The Company enhanced the liquidity of the ALM business throughout 2008 by selling assets, accessing cash and liquidity resources of the Corporate segment of the holding company, MBIA Inc., and establishing an intercompany repurchase agreement facility with MBIA Insurance Corporation under which MBIA Inc. can transfer ALM assets to MBIA Insurance Corporation for up to $2 billion in cash. As a result of these actions, the Company believes that its resources, along with cash flows generated from the ALM assets will adequately provide for the cash outflows and collateral posting requirements of the business, irrespective of ratings.
As a result of the ALM asset portfolio rebalancing activities that took place in the second and third quarters of 2008 and other steps taken to enhance the liquidity of the ALM program, the Company was well positioned to absorb the impact of Moody’s downgrade of MBIA Insurance Corporation to Baa1 on November 7, 2008. Following the downgrade, $5.5 billion of Guaranteed Investment Contract (GIC) liabilities were terminated in accordance with their terms. As of December 31, 2008, MBIA had $12.0 billion in remaining outstanding liabilities related to its ALM business, of which $2.4 billion were terminable GICs and $2.6 billion were intercompany and inter-segment liabilities.

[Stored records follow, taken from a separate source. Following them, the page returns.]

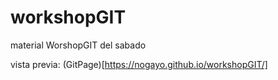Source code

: # workshopGIT
material WorshopGIT del sabado

vista previa: (GitPage)[https://nogayo.github.io/workshopGIT/]
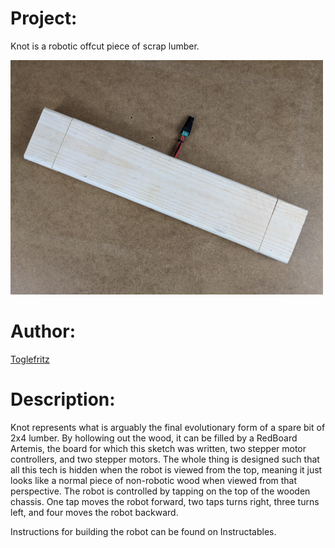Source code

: # Project: 
Knot is a robotic offcut piece of scrap lumber.

<img src="https://github.com/Toglefritz/Knot/blob/main/Images/knot_the_robot_lumber.jpg" width="500" />
      
# Author: 
[Toglefritz](https://github.com/Toglefritz/Knot)

# Description: 
Knot represents what is arguably the final evolutionary form of a spare
bit of 2x4 lumber. By hollowing out the wood, it can be filled by a RedBoard Artemis,
the board for which this sketch was written, two stepper motor controllers, and two
stepper motors. The whole thing is designed such that all this tech is hidden when
the robot is viewed from the top, meaning it just looks like a normal piece of non-robotic
wood when viewed from that perspective. The robot is controlled by tapping on the top
of the wooden chassis. One tap moves the robot forward, two taps turns right, three 
turns left, and four moves the robot backward.

Instructions for building the robot can be found on Instructables.
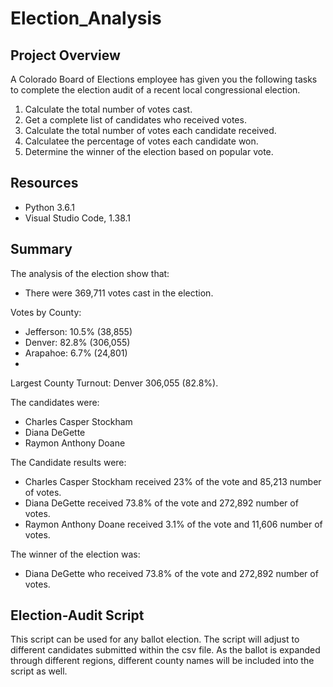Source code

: # Election_Analysis
## Project Overview
A Colorado Board of Elections employee has given you the following tasks to complete the election audit of a recent local congressional election.

  1. Calculate the total number of votes cast.
  2. Get a complete list of candidates who received votes.
  3. Calculate the total number of votes each candidate received.
  4. Calculatee the percentage of votes each candidate won.
  5. Determine the winner of the election based on popular vote.

## Resources
* Python 3.6.1
* Visual Studio Code, 1.38.1

## Summary
The analysis of the election show that:
* There were 369,711 votes cast in the election.

Votes by County:
* Jefferson: 10.5% (38,855)
* Denver: 82.8% (306,055)
* Arapahoe: 6.7% (24,801)
* 
Largest County Turnout: Denver 306,055 (82.8%).

The candidates were:
* Charles Casper Stockham
* Diana DeGette
* Raymon Anthony Doane

The Candidate results were:
* Charles Casper Stockham received 23% of the vote and 85,213 number of votes.
* Diana DeGette received 73.8% of the vote and 272,892 number of votes.
* Raymon Anthony Doane received 3.1% of the vote and 11,606 number of votes.

The winner of the election was:
* Diana DeGette who received 73.8% of the vote and 272,892 number of votes. 

## Election-Audit Script
This script can be used for any ballot election. The script will adjust to different candidates submitted within the csv file. As the ballot is expanded through different regions, different county names will be included into the script as well.
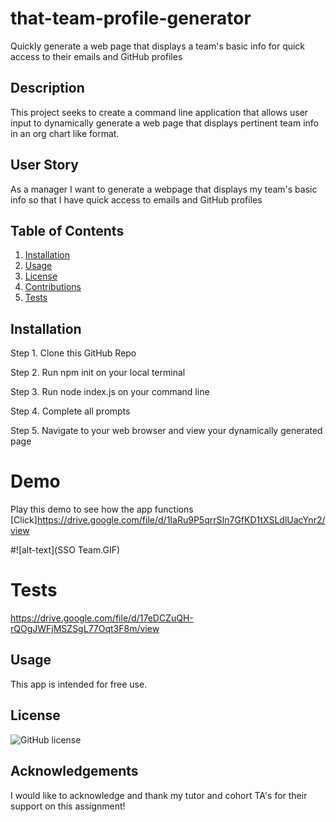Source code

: # that-team-profile-generator
Quickly generate a web page that displays a team's basic info for quick access to their emails and GitHub profiles


## Description
This project seeks to create a command line application that allows user input to dynamically generate a web page that displays pertinent team info in an org chart like format.

## User Story
As a manager
I want to generate a webpage that displays my team's basic info
so that I have quick access to emails and GitHub profiles


## Table of Contents
1. [Installation](#installation)
2. [Usage](#usage)
3. [License](#license)
4. [Contributions](#contributions)
5. [Tests](#tests)

## Installation
Step 1. Clone this GitHub Repo


Step 2. Run npm init on your local terminal 


Step 3. Run node index.js on your command line 


Step 4. Complete all prompts 


Step 5. Navigate to your web browser and view your dynamically generated page

# Demo
Play this demo to see how the app functions [Click]https://drive.google.com/file/d/1IaRu9P5qrrSIn7GfKD1tXSLdlUacYnr2/view

#![alt-text](SSO Team.GIF)


# Tests
https://drive.google.com/file/d/17eDCZuQH-rQOgJWFjMSZSgL77Oqt3F8m/view

##  Usage
This app is intended for free use.

##  License
![GitHub license](https://img.shields.io/badge/license-MIT-blue.svg)


##  Acknowledgements 
I would like to acknowledge and thank my tutor and cohort TA's for their support on this assignment! 

 

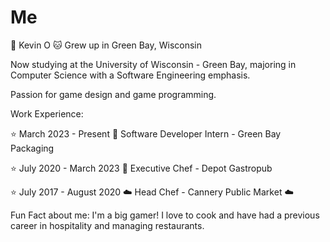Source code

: # Me

🍵 Kevin O 🐱
Grew up in Green Bay, Wisconsin

Now studying at the University of Wisconsin - Green Bay, majoring in Computer Science with a Software Engineering emphasis. 

Passion for game design and game programming.

Work Experience:

⭐ March 2023 - Present 🏫    Software Developer Intern - Green Bay Packaging

⭐ July 2020 - March 2023 🍞  Executive Chef - Depot Gastropub

⭐ July 2017 - August 2020 ☁️ Head Chef - Cannery Public Market ☁️

Fun Fact about me:
I'm a big gamer! I love to cook and have had a previous career in hospitality and managing restaurants. 
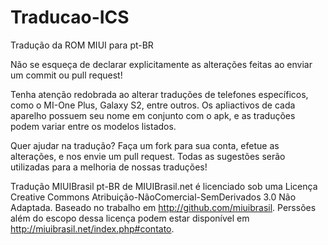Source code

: Traducao-ICS
============

Tradução da ROM MIUI para pt-BR

Não se esqueça de declarar explicitamente as alterações feitas ao enviar um commit ou pull request!

Tenha atenção redobrada ao alterar traduções de telefones específicos, como o MI-One Plus, Galaxy S2, entre outros. Os apliactivos de cada aparelho possuem seu nome em conjunto com o apk, e as traduções podem variar entre os modelos listados.

Quer ajudar na tradução? Faça um fork para sua conta, efetue as alterações, e nos envie um pull request. Todas as sugestões serão utilizadas para a melhoria de nossas traduções!


Tradução MIUIBrasil pt-BR de MIUIBrasil.net é licenciado sob uma Licença Creative Commons Atribuição-NãoComercial-SemDerivados 3.0 Não Adaptada.
Baseado no trabalho em http://github.com/miuibrasil.
Perssões além do escopo dessa licença podem estar disponível em http://miuibrasil.net/index.php#contato. 
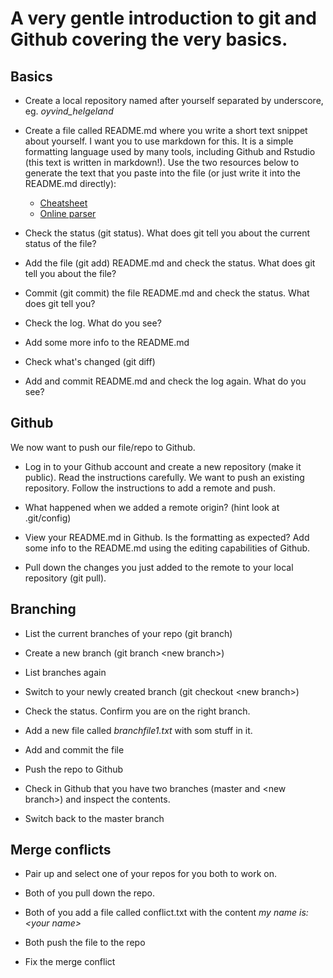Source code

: # A very gentle introduction to git and Github covering the very basics.

## Basics

- Create a local repository named after yourself separated by underscore, eg. *oyvind_helgeland*

- Create a file called README.md where you write a short text snippet about yourself. I want you to use markdown for this. It is a simple formatting language used by many tools, including Github and Rstudio (this text is written in markdown!). Use the two resources below to generate the text that you paste into the file (or just write it into the README.md directly):

  -  [Cheatsheet](https://github.com/adam-p/markdown-here/wiki/Markdown-Cheatsheet)
  -  [Online parser](https://dillinger.io/)

- Check the status (git status). What does git tell you about the current status of the file?

- Add the file (git add) README.md and check the status. What does git tell you about the file?

- Commit (git commit) the file README.md and check the status. What does git tell you?

- Check the log. What do you see?
  
- Add some more info to the README.md

- Check what's changed (git diff) 
 
- Add and commit README.md and check the log again. What do you see?

## Github

We now want to push our file/repo to Github.

- Log in to your Github account and create a new repository (make it public). Read the instructions carefully. We want to push an existing repository. Follow the instructions to add a remote and push.

- What happened when we added a remote origin? (hint look at .git/config)

- View your README.md in Github. Is the formatting as expected? Add some info to the README.md using the editing capabilities of Github.

- Pull down the changes you just added to the remote to your local repository (git pull).

## Branching

- List the current branches of your repo (git branch)

- Create a new branch (git branch \<new branch>)

- List branches again

- Switch to your newly created branch (git checkout \<new branch>)

- Check the status. Confirm you are on the right branch.

- Add a new file called _branchfile1.txt_ with som stuff in it.

- Add and commit the file

- Push the repo to Github

- Check in Github that you have two branches (master and \<new branch>) and inspect the contents.

- Switch back to the master branch

## Merge conflicts

- Pair up and select one of your repos for you both to work on.

- Both of you pull down the repo.

- Both of you add a file called conflict.txt with the content
  _my name is: \<your name>_

- Both push the file to the repo

- Fix the merge conflict
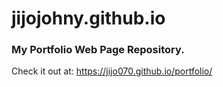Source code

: # jijojohny.github.io
### My Portfolio Web Page Repository.  
Check it out at: https://jijo070.github.io/portfolio/
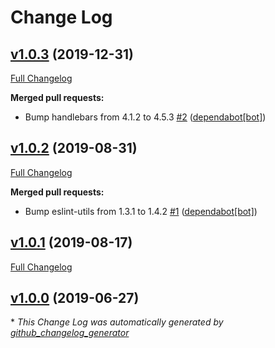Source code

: # Change Log

## [v1.0.3](https://github.com/compwright/worker-bee/tree/v1.0.3) (2019-12-31)
[Full Changelog](https://github.com/compwright/worker-bee/compare/v1.0.2...v1.0.3)

**Merged pull requests:**

- Bump handlebars from 4.1.2 to 4.5.3 [\#2](https://github.com/compwright/worker-bee/pull/2) ([dependabot[bot]](https://github.com/apps/dependabot))

## [v1.0.2](https://github.com/compwright/worker-bee/tree/v1.0.2) (2019-08-31)
[Full Changelog](https://github.com/compwright/worker-bee/compare/v1.0.1...v1.0.2)

**Merged pull requests:**

- Bump eslint-utils from 1.3.1 to 1.4.2 [\#1](https://github.com/compwright/worker-bee/pull/1) ([dependabot[bot]](https://github.com/apps/dependabot))

## [v1.0.1](https://github.com/compwright/worker-bee/tree/v1.0.1) (2019-08-17)
[Full Changelog](https://github.com/compwright/worker-bee/compare/v1.0.0...v1.0.1)

## [v1.0.0](https://github.com/compwright/worker-bee/tree/v1.0.0) (2019-06-27)


\* *This Change Log was automatically generated by [github_changelog_generator](https://github.com/skywinder/Github-Changelog-Generator)*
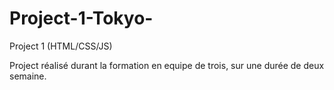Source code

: # Project-1-Tokyo-
Project 1 (HTML/CSS/JS)


Project réalisé durant la formation en equipe de trois, sur une durée de deux semaine.
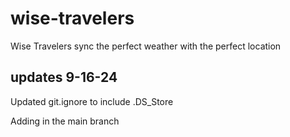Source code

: # wise-travelers

Wise Travelers sync the perfect weather with the perfect location

## updates 9-16-24

Updated git.ignore to include .DS_Store

Adding in the main branch
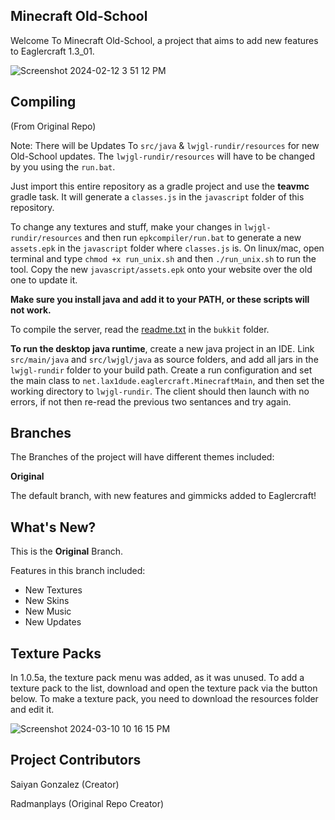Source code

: ## Minecraft Old-School

Welcome To Minecraft Old-School, a project that aims to add new features to Eaglercraft 1.3_01.

![Screenshot 2024-02-12 3 51 12 PM](https://github.com/SaiyanGonzalez01/Minecraft-Old-School/assets/153963453/4b483027-043e-449c-9761-93bd9bdd7e2a)

## Compiling
(From Original Repo)

Note: There will be Updates To `src/java` & `lwjgl-rundir/resources` for new Old-School updates. The `lwjgl-rundir/resources` will have to be changed by you using the `run.bat`.

Just import this entire repository as a gradle project and use the **teavmc** gradle task. It will generate a `classes.js` in the `javascript` folder of this repository.

To change any textures and stuff, make your changes in `lwjgl-rundir/resources` and then run `epkcompiler/run.bat` to generate a new `assets.epk` in the `javascript` folder where `classes.js` is. On linux/mac, open terminal and type `chmod +x run_unix.sh` and then `./run_unix.sh` to run the tool. Copy the new `javascript/assets.epk` onto your website over the old one to update it.

**Make sure you install java and add it to your PATH, or these scripts will not work.**

To compile the server, read the [readme.txt](https://github.com/LAX1DUDE/eaglercraft-beta/blob/main/bukkit/readme.txt) in the `bukkit` folder.

**To run the desktop java runtime**, create a new java project in an IDE. Link `src/main/java` and `src/lwjgl/java` as source folders, and add all jars in the `lwjgl-rundir` folder to your build path. Create a run configuration and set the main class to `net.lax1dude.eaglercraft.MinecraftMain`, and then set the working directory to `lwjgl-rundir`. The client should then launch with no errors, if not then re-read the previous two sentances and try again.

## Branches

The Branches of the project will have different themes included:

**Original**

The default branch, with new features and gimmicks added to Eaglercraft!

## What's New?

This is the **Original** Branch.

Features in this branch included:

- New Textures
- New Skins
- New Music
- New Updates

## Texture Packs

In 1.0.5a, the texture pack menu was added, as it was unused. To add a texture pack to the list, download and open the texture pack via the button below. To make a texture pack, you need to download the resources folder and edit it.

![Screenshot 2024-03-10 10 16 15 PM](https://github.com/SaiyanGonzalez01/Minecraft-Old-School/assets/153963453/e3944dc4-c0f2-4d9d-93a0-1c65a762deb4)


## Project Contributors
Saiyan Gonzalez (Creator)

Radmanplays (Original Repo Creator)


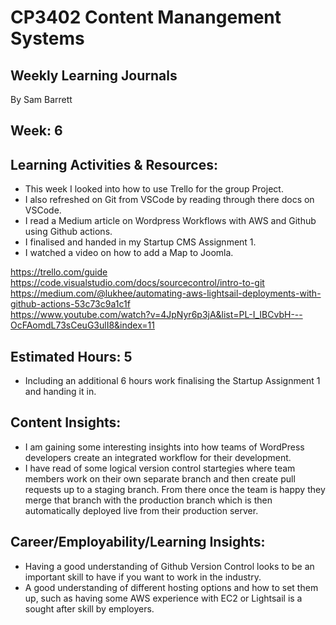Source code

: # CP3402 Content Manangement Systems
## Weekly Learning Journals

By Sam Barrett

## Week: 6

## Learning Activities & Resources:
- This week I looked into how to use Trello for the group Project.
- I also refreshed on Git from VSCode by reading through there docs on VSCode.
- I read a Medium article on Wordpress Workflows with AWS and Github using Github actions.
- I finalised and handed in my Startup CMS Assignment 1.
- I watched a video on how to add a Map to Joomla.

https://trello.com/guide  
https://code.visualstudio.com/docs/sourcecontrol/intro-to-git  
https://medium.com/@lukhee/automating-aws-lightsail-deployments-with-github-actions-53c73c9a1c1f  
https://www.youtube.com/watch?v=4JpNyr6p3jA&list=PL-I_IBCvbH---OcFAomdL73sCeuG3ulI8&index=11  


## Estimated Hours: 5
- Including an additional 6 hours work finalising the Startup Assignment 1 and handing it in.

## Content Insights:
- I am gaining some interesting insights into how teams of WordPress developers create an integrated workflow for their
development.
- I have read of some logical version control startegies where team members work on their own separate branch and then create
pull requests up to a staging branch. From there once the team is happy they merge that branch with the production branch which
is then automatically deployed live from their production server.

## Career/Employability/Learning Insights:
- Having a good understanding of Github Version Control looks to be an important skill to have if you want to work in the industry.
- A good understanding of different hosting options and how to set them up, such as having some AWS experience with EC2 or Lightsail
is a sought after skill by employers.  
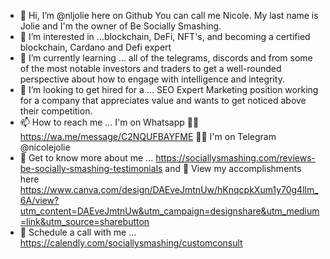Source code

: - 👋 Hi, I’m @nljolie here on Github You can call me Nicole.  My last name is Jolie and I'm the owner of Be Socially Smashing.
- 👀 I’m interested in ...blockchain, DeFi, NFT's, and becoming a certified blockchain, Cardano and Defi expert
- 🌱 I’m currently learning ... all of the telegrams, discords and from some of the most notable investors and traders to get a well-rounded perspective about how to engage with intelligence and integrity. 
- 💞️ I’m looking to get hired for a  ... SEO Expert Marketing position working for a company that appreciates value and wants to get noticed above their competition. 
- 📫 How to reach me ... I'm on Whatsapp ✍🏼 https://wa.me/message/C2NQUFBAYFME    ✍🏼 I'm on Telegram @nicolejolie 
- 🤔 Get to know more about me ... https://sociallysmashing.com/reviews-be-socially-smashing-testimonials and 👀 View my accomplishments here https://www.canva.com/design/DAEveJmtnUw/hKnqcpkXum1y70g4llm_6A/view?utm_content=DAEveJmtnUw&utm_campaign=designshare&utm_medium=link&utm_source=sharebutton
- 📆 Schedule a call with me ... https://calendly.com/sociallysmashing/customconsult

<!---
nljolie/nljolie is a ✨ special ✨ repository because its `README.md` (this file) appears on your GitHub profile.
You can click the Preview link to take a look at your changes.
--->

The $2.4 billion in terminable GICs were eligible to be terminated by the GIC holders, but the GIC holders did not exercise their option to do so. Assets totaled $11.4 billion at December 31, 2008, excluding unrealized losses. Cash and short-term investments in the ALM portfolio totaled $3.8 billion at December 31, 2008, an amount sufficient to fund all potential GIC terminations. The remaining $9.6 billion in ALM liabilities consists of medium-term notes (MTNs) issued by MBIA Global Funding, LLC, (GFL), intercompany and inter-segment liabilities, term repurchase agreements and GICs that are not subject to termination provisions or collateralization upon a further downgrade.
In the fourth quarter, MBIA exercised its put option on its Committed Preferred Custodial Trust facility and sold to the related trusts $400 million of the perpetual preferred stock of MBIA Insurance Corporation. On December 22, 2008, the trusts distributed their assets to their investors and were dissolved. MBIA subsequently paid $12 million to repurchase perpetual preferred stock with a liquidation preference of $125 million. MBIA Insurance Corporation’s claims-paying resources totaled $15.0 billion at December 31, 2008 up $414 million from December 31, 2007, reflecting proceeds received from surplus notes and equity offerings offset by claims on insured second lien RMBS and the commutation of certain insured credit derivatives.
MBIA Inc. maintained a $500 million revolving credit line with a group of highly rated banks which was scheduled to expire in May 2011. The facility contained certain covenants related to the Company’s net worth and leverage whose calculation were affected by the Company's mark-to-market adjustments on insured derivatives, among other things. The Company had been seeking to amend the terms of the facility to exclude mark-to-market adjustments on insured credit derivatives from the definition of net worth. After consideration of the terms and conditions required to obtain such an amendment, MBIA elected to terminate the facility effective February 27, 2009. There were no outstanding borrowings under the credit line, and there were no early termination fees or premiums paid as a result of MBIA’s decision to terminate the facility.